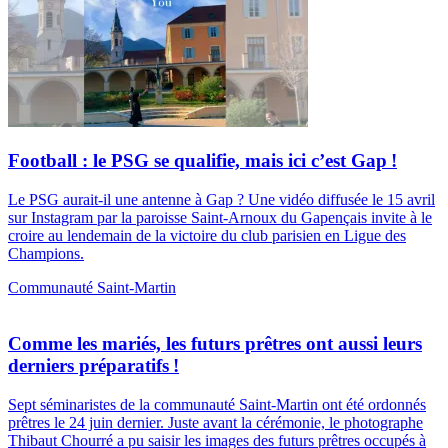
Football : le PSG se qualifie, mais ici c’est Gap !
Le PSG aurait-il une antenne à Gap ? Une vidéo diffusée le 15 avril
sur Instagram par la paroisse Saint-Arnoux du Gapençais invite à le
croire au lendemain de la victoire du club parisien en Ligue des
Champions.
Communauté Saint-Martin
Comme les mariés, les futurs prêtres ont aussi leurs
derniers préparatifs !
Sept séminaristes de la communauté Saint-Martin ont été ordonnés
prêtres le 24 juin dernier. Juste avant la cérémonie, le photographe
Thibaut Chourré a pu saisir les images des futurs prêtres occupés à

=======

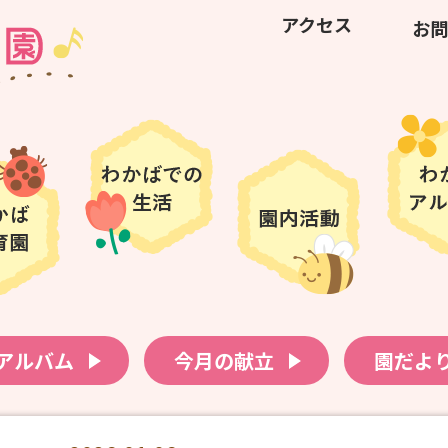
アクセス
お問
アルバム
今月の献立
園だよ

=======

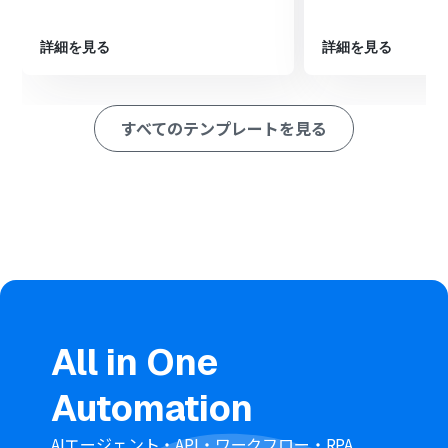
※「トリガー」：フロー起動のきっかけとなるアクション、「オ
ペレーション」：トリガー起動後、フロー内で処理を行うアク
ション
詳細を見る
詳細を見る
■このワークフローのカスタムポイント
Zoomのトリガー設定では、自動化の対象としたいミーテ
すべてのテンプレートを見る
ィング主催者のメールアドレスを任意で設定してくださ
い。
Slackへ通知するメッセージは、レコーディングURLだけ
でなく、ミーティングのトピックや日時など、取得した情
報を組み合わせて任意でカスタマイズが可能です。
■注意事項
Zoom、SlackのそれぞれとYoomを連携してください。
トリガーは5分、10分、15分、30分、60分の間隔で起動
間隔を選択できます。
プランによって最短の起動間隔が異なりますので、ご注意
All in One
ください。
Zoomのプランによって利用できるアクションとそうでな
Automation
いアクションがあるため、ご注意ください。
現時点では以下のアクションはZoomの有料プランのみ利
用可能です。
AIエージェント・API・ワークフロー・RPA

=======

_Action item_.
Count the lines above that contain the word "prêtres", matching case exactly, and reply with the number alone.

_Problem solution_.
3